MY Spring break is coming up and ill be gone for a week so i bought an automatic feeder and i have a friend whose gunna make sure everythings ok halfway through the week for me. Anyone of you guys ever used one?


----------



## davidpeter (Nov 16, 2016)

if you do plan leaving your pet for 2 weeks and make sure it has 2 food dishes and 2 water bottles maybe get a treat stick, so it can gnaw on that, also you can scatter some food around, and your gonna wanna make sure you lock up the cage good so it doesn't escape while your gone so you could put a clip or something on the cage door, And like skywilling said again maybe you could attach its cage to a bin so whens it is bored it has more space, also if you want to keep it busy you can make some boredom breakers.
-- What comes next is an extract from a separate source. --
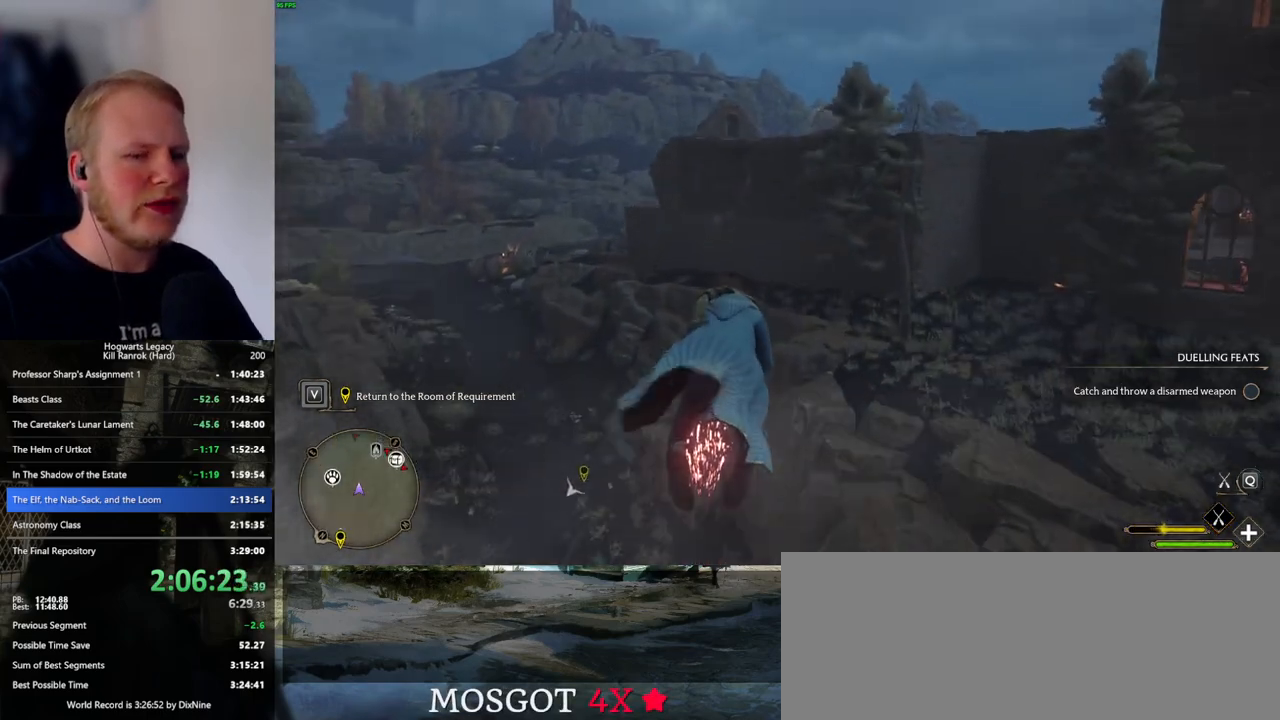
{"keys": ["w"], "mouse": ["left"], "events": []}
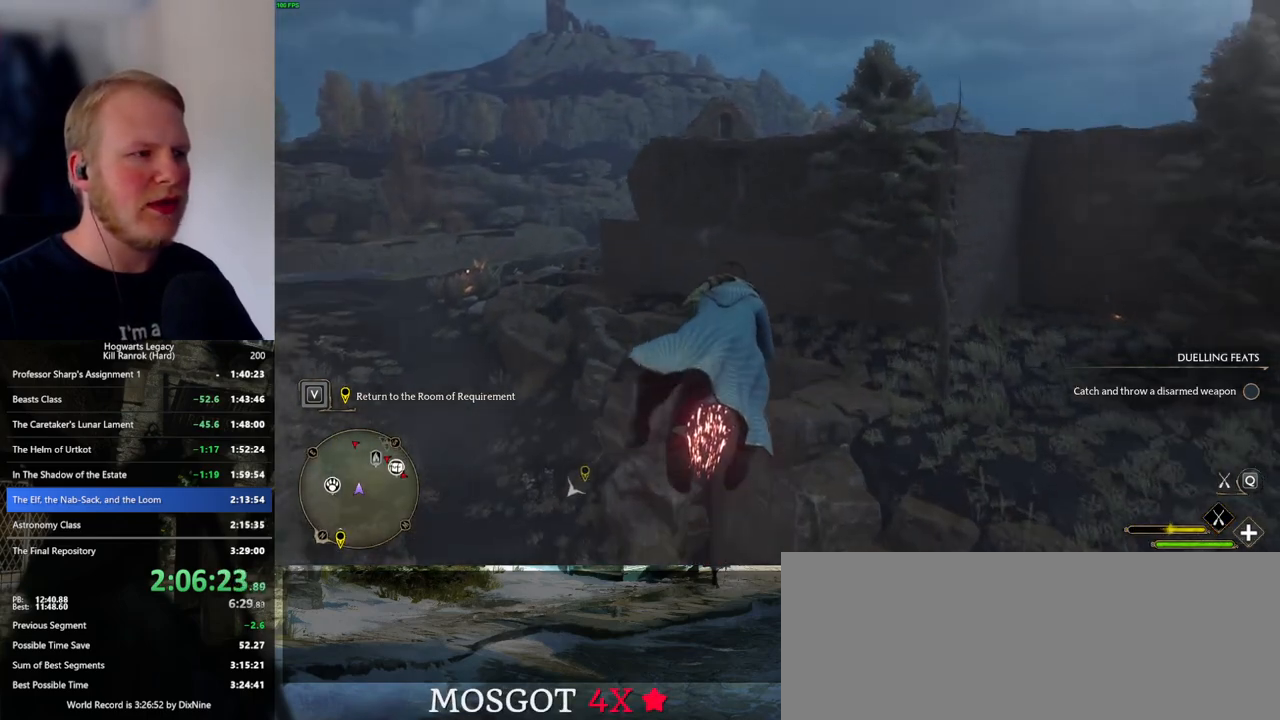
{"keys": ["w"], "mouse": ["left"], "events": [[184, "a", "down"], [267, "a", "up"]]}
I would do it when i was going on vacation in Lakeside Beach.Even the place has pet friendly Beach Lodges,you can take it with you.


----------



## jalam (Dec 19, 2016)

davidpeter said:


> if you do plan leaving your pet for 2 weeks and make sure it has 2 food dishes and 2 water bottles maybe get a treat stick, so it can gnaw on that, also you can scatter some food around, and your gonna wanna make sure you lock up the cage good so it doesn't escape while your gone so you could put a clip or something on the cage door, And like skywilling said again maybe you could attach its cage to a bin so whens it is bored it has more space, also if you want to keep it busy you can make some boredom breakers. I would do it when i was going on vacation in Lakeside Beach.Even the place has pet friendly Beach Lodges,you can take it with you.


Best...advice...ever.


----------



## wizardslovak (Feb 17, 2007)

i wouldnt worry much , piranhas can survive for long time without food


----------